EXTRACTED RECORDS below:

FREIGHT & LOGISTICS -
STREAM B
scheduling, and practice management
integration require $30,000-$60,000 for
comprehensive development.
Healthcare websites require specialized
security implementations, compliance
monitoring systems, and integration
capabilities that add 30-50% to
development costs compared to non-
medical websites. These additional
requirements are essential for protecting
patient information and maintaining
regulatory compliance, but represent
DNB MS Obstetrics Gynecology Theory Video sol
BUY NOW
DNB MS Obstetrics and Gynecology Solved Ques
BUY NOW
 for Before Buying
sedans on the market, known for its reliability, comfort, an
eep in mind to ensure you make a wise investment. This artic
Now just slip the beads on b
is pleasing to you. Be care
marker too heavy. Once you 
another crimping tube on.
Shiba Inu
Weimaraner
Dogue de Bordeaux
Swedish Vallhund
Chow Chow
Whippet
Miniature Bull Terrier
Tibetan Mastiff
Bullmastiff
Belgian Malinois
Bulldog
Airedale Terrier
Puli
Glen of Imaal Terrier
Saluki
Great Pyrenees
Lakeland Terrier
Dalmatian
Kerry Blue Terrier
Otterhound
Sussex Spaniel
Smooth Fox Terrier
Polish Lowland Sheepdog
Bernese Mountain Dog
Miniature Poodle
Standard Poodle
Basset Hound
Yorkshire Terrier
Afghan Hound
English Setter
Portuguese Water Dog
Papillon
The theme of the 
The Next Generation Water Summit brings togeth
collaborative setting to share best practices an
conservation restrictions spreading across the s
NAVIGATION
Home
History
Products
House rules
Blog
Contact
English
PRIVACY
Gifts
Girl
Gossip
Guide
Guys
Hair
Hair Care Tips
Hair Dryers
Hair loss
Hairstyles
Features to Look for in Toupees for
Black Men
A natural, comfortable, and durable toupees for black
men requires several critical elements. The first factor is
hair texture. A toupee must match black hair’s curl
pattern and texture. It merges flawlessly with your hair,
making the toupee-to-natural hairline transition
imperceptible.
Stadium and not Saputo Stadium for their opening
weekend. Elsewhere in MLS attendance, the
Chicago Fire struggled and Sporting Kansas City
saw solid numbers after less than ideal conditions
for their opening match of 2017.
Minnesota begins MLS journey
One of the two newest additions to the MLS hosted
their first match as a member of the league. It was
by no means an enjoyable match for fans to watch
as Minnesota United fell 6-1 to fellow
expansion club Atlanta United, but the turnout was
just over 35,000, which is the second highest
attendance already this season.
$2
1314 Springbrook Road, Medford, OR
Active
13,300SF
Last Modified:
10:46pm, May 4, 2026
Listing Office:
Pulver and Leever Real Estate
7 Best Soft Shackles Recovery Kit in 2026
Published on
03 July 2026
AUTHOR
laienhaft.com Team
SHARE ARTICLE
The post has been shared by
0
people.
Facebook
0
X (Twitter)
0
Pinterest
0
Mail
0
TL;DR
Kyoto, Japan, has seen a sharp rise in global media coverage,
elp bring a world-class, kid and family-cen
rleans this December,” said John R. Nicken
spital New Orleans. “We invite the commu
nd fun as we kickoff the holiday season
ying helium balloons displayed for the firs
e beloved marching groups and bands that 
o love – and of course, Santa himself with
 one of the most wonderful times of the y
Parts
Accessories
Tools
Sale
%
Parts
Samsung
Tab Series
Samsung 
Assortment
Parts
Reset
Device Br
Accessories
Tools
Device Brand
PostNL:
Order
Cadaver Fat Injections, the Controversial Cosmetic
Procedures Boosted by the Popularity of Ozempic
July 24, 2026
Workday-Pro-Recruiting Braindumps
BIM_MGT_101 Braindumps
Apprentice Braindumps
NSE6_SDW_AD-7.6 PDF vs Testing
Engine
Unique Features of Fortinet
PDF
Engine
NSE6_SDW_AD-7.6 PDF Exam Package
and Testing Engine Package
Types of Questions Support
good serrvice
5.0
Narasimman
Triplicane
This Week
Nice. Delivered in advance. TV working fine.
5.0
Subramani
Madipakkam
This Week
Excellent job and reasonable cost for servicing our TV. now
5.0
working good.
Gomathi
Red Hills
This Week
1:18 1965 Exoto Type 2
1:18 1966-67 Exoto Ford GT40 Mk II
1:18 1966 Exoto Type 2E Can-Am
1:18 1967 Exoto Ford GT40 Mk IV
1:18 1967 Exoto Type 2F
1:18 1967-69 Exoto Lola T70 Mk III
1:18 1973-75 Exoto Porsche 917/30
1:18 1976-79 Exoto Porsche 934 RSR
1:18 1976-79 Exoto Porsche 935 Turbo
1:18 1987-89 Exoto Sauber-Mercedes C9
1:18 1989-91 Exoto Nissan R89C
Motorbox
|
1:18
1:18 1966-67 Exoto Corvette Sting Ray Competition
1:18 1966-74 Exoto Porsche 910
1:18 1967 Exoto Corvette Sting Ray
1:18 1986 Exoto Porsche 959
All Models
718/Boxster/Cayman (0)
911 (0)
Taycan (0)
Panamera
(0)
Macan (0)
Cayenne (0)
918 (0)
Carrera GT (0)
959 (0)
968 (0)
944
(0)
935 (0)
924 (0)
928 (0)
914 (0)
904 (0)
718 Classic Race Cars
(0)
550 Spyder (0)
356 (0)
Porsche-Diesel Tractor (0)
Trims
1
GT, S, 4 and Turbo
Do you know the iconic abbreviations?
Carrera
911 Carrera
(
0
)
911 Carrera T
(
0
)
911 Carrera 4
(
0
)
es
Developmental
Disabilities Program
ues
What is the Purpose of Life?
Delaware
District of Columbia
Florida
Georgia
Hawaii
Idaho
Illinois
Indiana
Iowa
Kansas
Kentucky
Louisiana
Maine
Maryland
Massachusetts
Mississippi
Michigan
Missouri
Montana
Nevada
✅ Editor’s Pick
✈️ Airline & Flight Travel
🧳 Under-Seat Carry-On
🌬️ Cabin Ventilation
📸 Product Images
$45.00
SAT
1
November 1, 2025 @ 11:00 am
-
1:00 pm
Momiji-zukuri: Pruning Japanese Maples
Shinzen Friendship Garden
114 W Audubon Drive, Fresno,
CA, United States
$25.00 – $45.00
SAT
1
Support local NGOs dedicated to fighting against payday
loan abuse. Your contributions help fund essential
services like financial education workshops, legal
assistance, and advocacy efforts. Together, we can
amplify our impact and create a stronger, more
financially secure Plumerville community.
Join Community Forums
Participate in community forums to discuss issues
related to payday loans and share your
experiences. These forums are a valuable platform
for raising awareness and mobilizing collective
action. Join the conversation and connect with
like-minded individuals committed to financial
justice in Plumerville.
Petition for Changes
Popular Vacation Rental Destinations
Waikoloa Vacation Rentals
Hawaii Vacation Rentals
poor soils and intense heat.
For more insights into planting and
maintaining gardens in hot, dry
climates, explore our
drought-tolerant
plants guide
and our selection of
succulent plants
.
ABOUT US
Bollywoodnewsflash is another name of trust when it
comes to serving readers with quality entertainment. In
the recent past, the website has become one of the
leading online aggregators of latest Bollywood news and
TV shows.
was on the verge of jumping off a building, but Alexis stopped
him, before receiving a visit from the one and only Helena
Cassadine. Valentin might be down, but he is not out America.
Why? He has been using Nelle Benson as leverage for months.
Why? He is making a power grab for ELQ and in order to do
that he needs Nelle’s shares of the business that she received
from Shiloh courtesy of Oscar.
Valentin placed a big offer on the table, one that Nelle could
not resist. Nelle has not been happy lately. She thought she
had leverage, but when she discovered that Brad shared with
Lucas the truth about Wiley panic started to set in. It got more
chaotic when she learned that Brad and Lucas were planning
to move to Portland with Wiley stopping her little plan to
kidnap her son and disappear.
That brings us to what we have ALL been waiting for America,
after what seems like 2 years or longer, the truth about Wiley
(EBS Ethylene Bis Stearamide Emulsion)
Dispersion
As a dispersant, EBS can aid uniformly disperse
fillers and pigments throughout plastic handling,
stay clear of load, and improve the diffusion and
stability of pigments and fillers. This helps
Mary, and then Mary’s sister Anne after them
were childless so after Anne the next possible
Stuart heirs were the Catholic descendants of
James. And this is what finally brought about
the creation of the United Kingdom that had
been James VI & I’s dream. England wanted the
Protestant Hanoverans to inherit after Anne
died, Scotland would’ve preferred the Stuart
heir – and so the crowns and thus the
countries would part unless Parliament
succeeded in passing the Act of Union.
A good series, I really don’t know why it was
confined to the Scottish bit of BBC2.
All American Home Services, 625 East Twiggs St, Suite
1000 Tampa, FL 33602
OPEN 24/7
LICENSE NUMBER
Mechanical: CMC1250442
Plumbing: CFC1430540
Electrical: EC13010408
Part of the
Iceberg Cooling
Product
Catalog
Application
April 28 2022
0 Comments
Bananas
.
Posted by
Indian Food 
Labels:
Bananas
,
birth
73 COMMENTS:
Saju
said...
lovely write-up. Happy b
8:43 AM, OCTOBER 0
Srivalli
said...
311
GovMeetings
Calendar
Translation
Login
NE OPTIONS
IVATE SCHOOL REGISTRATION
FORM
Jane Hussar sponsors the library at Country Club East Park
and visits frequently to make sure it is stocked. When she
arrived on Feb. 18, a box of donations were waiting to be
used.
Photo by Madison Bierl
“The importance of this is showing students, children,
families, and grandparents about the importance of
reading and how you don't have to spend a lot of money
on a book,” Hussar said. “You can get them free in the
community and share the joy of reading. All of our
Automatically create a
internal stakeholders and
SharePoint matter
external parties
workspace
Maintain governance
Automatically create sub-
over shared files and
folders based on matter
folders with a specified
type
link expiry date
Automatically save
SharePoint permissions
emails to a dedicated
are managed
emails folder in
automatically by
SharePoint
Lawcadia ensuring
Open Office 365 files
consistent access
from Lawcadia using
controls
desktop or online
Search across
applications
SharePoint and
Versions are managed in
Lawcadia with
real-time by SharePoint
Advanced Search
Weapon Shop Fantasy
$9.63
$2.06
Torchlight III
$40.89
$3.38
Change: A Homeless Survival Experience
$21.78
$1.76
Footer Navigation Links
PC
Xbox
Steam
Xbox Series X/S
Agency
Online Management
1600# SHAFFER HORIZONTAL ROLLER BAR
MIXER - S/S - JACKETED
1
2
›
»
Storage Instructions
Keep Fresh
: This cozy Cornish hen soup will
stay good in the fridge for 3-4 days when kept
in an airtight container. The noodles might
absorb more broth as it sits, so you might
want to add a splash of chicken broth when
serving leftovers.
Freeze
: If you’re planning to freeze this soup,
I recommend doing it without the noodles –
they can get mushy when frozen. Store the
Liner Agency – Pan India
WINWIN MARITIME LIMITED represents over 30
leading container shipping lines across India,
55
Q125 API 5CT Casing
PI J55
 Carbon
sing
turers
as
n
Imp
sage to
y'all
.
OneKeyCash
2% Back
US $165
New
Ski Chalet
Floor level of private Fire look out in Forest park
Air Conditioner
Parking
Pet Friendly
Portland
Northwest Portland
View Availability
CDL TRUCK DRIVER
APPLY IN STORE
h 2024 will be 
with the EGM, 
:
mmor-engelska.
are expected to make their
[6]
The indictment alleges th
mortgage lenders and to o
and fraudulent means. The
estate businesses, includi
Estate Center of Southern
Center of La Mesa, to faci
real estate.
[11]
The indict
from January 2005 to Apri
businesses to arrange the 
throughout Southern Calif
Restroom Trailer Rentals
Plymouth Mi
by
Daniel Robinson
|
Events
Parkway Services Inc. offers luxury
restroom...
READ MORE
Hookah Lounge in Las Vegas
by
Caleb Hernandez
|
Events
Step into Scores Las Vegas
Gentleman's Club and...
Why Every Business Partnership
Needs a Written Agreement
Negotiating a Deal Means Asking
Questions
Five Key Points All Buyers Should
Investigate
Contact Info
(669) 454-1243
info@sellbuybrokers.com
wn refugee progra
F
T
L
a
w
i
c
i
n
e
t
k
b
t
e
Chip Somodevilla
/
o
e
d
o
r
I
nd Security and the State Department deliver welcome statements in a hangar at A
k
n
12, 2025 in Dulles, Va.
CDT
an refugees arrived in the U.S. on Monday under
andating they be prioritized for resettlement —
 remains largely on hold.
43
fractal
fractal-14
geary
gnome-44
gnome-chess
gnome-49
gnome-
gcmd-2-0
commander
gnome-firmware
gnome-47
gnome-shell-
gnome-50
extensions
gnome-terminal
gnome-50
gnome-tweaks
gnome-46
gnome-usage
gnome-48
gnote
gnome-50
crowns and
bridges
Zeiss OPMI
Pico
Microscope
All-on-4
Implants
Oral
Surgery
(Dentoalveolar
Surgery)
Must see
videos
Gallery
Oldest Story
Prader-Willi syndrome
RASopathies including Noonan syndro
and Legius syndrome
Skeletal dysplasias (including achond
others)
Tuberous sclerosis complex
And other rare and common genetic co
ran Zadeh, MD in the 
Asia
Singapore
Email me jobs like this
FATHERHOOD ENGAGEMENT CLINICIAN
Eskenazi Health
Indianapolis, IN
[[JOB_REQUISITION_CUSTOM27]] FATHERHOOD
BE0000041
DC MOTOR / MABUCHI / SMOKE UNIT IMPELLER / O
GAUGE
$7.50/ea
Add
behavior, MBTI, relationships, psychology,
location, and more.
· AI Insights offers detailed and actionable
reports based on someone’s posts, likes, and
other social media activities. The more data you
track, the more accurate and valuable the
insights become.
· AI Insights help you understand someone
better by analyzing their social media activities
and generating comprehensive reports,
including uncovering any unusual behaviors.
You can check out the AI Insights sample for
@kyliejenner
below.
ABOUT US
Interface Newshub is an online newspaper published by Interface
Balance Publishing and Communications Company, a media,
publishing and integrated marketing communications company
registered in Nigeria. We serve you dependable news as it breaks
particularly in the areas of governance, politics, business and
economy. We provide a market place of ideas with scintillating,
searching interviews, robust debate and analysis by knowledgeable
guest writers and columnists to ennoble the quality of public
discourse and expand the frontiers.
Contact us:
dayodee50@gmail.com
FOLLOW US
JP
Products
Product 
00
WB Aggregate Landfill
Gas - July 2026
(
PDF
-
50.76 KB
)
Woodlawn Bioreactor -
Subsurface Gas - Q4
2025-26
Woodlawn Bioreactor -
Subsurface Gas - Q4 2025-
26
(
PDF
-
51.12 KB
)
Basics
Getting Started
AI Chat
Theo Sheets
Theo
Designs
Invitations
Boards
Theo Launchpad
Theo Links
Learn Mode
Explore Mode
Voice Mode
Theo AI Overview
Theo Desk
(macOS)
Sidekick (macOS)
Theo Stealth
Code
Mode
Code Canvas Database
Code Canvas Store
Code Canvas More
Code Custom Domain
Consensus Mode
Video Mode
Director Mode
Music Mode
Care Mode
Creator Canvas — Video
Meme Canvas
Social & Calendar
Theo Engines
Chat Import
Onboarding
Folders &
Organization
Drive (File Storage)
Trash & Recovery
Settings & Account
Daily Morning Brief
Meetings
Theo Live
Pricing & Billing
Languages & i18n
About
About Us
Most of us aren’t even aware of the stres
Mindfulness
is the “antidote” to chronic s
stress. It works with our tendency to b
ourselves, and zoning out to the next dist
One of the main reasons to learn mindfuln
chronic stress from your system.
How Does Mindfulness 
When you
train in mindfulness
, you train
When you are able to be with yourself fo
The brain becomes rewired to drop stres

End of EXTRACTED RECORDS.

WORK TO COMPLETE. The listing above holds a line with "Mary, and then Mary’s sister Anne after them" and a line with "Lawcadia with". Print the stretch from the first through the second, exactly and alone.

TASK RESULT.
Mary, and then Mary’s sister Anne after them
were childless so after Anne the next possible
Stuart heirs were the Catholic descendants of
James. And this is what finally brought about
the creation of the United Kingdom that had
been James VI & I’s dream. England wanted the
Protestant Hanoverans to inherit after Anne
died, Scotland would’ve preferred the Stuart
heir – and so the crowns and thus the
countries would part unless Parliament
succeeded in passing the Act of Union.
A good series, I really don’t know why it was
confined to the Scottish bit of BBC2.
All American Home Services, 625 East Twiggs St, Suite
1000 Tampa, FL 33602
OPEN 24/7
LICENSE NUMBER
Mechanical: CMC1250442
Plumbing: CFC1430540
Electrical: EC13010408
Part of the
Iceberg Cooling
Product
Catalog
Application
April 28 2022
0 Comments
Bananas
.
Posted by
Indian Food 
Labels:
Bananas
,
birth
73 COMMENTS:
Saju
said...
lovely write-up. Happy b
8:43 AM, OCTOBER 0
Srivalli
said...
311
GovMeetings
Calendar
Translation
Login
NE OPTIONS
IVATE SCHOOL REGISTRATION
FORM
Jane Hussar sponsors the library at Country Club East Park
and visits frequently to make sure it is stocked. When she
arrived on Feb. 18, a box of donations were waiting to be
used.
Photo by Madison Bierl
“The importance of this is showing students, children,
families, and grandparents about the importance of
reading and how you don't have to spend a lot of money
on a book,” Hussar said. “You can get them free in the
community and share the joy of reading. All of our
Automatically create a
internal stakeholders and
SharePoint matter
external parties
workspace
Maintain governance
Automatically create sub-
over shared files and
folders based on matter
folders with a specified
type
link expiry date
Automatically save
SharePoint permissions
emails to a dedicated
are managed
emails folder in
automatically by
SharePoint
Lawcadia ensuring
Open Office 365 files
consistent access
from Lawcadia using
controls
desktop or online
Search across
applications
SharePoint and
Versions are managed in
Lawcadia with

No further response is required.